Mail governo deve fare i conti con le disponibilità nelle casse, e la copertura finanziaria in questo momento sembra quantomai improbabile: “Con l’intervento sull’Imu ora il fisco è meno equo”. E’ la bocciatura netta dell’ex premier e leader di Scelta civica Mario Monti, in un’intervista a La Stampa. Per Monti in base ai piani del Tesoro il sistema fiscale esce “meno progressivo. Del resto tra i Paesi che tassano” gli immobili, “ve ne sono soltanto quattro che esentano la prima casa: Congo, Mongolia, Niger e Yemen”.
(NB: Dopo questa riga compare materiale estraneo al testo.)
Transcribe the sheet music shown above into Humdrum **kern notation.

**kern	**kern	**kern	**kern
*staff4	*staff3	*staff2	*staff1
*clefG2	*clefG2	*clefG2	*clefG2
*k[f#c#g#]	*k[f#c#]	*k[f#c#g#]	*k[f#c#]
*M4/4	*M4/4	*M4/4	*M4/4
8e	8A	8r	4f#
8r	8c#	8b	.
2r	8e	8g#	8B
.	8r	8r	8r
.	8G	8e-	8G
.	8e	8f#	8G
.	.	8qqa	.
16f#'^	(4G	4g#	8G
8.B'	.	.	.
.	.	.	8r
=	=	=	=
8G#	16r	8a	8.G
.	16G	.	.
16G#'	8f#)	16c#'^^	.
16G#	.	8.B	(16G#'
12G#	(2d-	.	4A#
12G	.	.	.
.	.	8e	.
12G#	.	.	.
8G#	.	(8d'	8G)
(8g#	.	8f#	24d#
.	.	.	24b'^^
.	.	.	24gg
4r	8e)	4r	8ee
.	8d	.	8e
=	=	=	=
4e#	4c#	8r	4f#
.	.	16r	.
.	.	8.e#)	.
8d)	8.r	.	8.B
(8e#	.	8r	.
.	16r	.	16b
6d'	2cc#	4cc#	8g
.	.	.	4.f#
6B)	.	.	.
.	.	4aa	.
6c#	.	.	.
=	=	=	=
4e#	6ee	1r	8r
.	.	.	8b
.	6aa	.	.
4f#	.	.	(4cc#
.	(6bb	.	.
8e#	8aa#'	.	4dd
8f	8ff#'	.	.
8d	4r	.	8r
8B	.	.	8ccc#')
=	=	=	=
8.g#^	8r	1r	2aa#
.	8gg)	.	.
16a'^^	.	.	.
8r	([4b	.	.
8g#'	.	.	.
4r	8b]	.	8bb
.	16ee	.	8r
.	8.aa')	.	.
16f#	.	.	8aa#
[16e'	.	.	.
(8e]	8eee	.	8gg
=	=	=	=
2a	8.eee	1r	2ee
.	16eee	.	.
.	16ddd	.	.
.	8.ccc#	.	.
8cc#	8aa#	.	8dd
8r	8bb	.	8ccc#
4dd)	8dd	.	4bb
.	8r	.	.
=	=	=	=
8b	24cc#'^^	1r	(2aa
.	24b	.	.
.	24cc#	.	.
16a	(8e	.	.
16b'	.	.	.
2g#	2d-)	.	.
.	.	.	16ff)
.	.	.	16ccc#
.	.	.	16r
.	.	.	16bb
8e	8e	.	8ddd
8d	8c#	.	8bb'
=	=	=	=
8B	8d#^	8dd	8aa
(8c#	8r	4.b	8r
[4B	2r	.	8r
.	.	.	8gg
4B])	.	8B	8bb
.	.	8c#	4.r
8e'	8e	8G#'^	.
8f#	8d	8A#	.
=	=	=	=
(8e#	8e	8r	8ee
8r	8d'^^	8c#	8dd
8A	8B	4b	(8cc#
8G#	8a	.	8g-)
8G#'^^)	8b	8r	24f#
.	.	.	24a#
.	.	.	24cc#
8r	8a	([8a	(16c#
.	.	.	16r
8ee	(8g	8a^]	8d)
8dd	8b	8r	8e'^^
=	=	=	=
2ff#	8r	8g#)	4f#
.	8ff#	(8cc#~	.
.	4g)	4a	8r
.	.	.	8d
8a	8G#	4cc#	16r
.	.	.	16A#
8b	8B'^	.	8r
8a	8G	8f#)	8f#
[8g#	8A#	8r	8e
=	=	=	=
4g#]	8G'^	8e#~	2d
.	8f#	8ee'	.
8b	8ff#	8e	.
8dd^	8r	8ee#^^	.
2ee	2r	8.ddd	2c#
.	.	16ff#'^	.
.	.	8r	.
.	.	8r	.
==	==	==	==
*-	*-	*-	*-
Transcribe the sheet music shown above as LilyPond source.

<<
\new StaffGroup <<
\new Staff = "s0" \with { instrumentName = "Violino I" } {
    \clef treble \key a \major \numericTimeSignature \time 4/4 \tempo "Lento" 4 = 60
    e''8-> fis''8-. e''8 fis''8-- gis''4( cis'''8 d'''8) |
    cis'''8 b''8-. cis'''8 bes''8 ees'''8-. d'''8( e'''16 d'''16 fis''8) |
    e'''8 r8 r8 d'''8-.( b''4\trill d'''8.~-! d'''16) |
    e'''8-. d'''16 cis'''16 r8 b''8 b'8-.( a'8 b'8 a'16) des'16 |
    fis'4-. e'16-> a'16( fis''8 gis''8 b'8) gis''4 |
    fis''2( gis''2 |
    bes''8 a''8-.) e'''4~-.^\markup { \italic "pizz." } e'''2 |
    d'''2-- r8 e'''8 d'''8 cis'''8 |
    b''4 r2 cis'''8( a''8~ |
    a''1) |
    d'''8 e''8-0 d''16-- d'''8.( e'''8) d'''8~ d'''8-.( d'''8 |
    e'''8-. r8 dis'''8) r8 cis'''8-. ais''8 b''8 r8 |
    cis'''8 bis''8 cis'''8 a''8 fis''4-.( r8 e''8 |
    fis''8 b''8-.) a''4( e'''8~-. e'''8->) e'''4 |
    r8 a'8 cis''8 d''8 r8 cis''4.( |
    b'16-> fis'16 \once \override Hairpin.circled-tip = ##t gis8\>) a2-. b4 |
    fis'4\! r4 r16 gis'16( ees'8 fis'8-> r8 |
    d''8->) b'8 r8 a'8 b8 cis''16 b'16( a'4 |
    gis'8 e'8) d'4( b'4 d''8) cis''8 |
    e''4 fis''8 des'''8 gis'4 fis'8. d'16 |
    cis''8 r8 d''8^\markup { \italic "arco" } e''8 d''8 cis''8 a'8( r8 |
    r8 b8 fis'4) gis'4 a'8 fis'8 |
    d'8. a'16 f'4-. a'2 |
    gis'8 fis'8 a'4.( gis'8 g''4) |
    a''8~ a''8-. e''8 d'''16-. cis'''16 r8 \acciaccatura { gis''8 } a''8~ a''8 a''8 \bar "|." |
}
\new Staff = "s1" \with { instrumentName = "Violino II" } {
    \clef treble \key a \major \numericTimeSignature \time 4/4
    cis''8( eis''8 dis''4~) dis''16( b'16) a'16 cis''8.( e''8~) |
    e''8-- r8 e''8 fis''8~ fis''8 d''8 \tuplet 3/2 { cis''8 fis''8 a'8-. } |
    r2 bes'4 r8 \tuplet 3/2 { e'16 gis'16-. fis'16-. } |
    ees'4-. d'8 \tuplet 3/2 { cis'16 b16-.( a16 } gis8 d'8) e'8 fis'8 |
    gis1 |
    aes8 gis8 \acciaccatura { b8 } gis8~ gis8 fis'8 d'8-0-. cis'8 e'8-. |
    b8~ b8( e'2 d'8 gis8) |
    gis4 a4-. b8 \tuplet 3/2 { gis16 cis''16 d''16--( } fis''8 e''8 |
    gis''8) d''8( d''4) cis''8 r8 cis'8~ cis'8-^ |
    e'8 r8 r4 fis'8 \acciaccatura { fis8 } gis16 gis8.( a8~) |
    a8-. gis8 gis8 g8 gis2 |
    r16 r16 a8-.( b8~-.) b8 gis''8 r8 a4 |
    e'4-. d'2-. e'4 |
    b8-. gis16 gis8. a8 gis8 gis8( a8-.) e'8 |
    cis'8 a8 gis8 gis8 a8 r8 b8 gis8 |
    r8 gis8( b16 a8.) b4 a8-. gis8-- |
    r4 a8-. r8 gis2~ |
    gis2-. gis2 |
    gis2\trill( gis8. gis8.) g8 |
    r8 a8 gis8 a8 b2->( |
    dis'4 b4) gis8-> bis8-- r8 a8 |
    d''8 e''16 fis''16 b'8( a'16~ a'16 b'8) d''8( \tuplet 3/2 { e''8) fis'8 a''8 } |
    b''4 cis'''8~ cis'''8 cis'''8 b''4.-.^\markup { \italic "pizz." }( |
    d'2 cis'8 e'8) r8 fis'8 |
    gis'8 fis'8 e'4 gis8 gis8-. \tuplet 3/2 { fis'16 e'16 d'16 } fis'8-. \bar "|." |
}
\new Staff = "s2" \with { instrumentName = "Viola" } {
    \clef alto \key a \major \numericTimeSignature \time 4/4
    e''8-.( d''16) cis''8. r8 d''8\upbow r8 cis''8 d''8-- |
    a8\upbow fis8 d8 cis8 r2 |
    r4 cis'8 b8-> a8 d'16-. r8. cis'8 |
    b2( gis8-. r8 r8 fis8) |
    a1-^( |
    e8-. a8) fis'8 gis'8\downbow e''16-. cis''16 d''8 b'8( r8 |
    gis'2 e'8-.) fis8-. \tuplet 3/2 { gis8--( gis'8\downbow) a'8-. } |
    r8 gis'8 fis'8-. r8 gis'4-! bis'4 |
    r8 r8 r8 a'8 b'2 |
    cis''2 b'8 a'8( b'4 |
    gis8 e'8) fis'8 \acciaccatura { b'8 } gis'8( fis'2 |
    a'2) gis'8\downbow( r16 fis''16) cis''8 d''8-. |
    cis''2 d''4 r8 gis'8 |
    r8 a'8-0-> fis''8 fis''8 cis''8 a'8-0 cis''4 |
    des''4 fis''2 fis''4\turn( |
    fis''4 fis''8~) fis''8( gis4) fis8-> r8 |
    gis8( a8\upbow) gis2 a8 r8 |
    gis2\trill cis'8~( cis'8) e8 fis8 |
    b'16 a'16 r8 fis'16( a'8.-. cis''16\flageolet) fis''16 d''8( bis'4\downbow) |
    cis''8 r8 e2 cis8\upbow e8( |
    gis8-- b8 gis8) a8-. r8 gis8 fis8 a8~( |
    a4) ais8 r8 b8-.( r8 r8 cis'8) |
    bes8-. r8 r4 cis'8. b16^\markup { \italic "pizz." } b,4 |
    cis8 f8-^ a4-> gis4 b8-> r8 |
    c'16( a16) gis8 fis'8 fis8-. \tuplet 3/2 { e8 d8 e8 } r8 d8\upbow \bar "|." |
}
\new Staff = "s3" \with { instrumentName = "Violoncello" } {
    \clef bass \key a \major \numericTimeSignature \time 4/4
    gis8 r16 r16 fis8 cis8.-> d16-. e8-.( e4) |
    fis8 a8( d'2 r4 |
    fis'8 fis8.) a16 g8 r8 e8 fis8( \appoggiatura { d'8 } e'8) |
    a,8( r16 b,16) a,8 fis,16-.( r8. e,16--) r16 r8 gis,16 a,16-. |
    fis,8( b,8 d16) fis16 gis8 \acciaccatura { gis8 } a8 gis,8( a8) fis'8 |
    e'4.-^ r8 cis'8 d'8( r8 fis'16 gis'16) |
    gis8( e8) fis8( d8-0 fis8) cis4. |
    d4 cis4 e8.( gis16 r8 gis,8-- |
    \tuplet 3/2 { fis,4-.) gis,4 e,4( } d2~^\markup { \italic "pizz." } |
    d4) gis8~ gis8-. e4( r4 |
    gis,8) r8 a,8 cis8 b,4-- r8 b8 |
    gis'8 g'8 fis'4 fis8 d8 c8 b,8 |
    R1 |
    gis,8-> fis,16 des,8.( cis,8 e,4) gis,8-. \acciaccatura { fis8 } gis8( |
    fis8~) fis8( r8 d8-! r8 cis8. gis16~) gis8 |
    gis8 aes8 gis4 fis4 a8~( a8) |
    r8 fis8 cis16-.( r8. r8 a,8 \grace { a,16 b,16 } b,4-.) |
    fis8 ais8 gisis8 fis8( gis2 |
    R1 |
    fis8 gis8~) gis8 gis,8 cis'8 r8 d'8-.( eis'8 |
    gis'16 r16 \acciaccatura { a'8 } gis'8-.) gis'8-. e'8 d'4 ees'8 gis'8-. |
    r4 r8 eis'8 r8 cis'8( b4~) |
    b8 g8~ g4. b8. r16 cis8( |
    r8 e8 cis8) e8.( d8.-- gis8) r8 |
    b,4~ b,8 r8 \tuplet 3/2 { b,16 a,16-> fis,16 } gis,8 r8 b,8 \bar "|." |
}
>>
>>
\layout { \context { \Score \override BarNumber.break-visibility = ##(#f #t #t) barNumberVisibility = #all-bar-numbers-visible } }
La proposta di Damiano è quella di consentire a chi è in età di pensione di anticipare o posticipare l’abbandono al posto di lavoro con malus e bonus. Si vorrebbe tagliare dell’8% l’assegno di chi lascia a 62 anni, del 6% quello di chi lavora fino a 63 anni, del 4% il conto di chi va in pensione a 64 e così via, fino alla neutralità di chi invece va in pensione all’età naturale di 66 anni. Al contrario chi lavora fino a 67 anni (più, come sempre, i mesi aggiuntivi dettati dall’adeguamento automatico) potrebbe avere un bonus del 2%, che sale al 4% per chi rimane al lavoro fino a 68 anni e così via fino all’8% per chi va in pensione a 70 anni.
In molti ritengono che la proposta Damiano sia corretta. Dopo 40 anni di lavoro molti ritengono giusto che una persona possa decidere di abbandonare. Con un’età di 57/58 anni molti non riuscirebbero mai a percepire la pensione in proporzione a quanto a versato. Poi largo ai giovani. Non sono pochi quanti ritengono che sia solo questa la possibile via di uscita.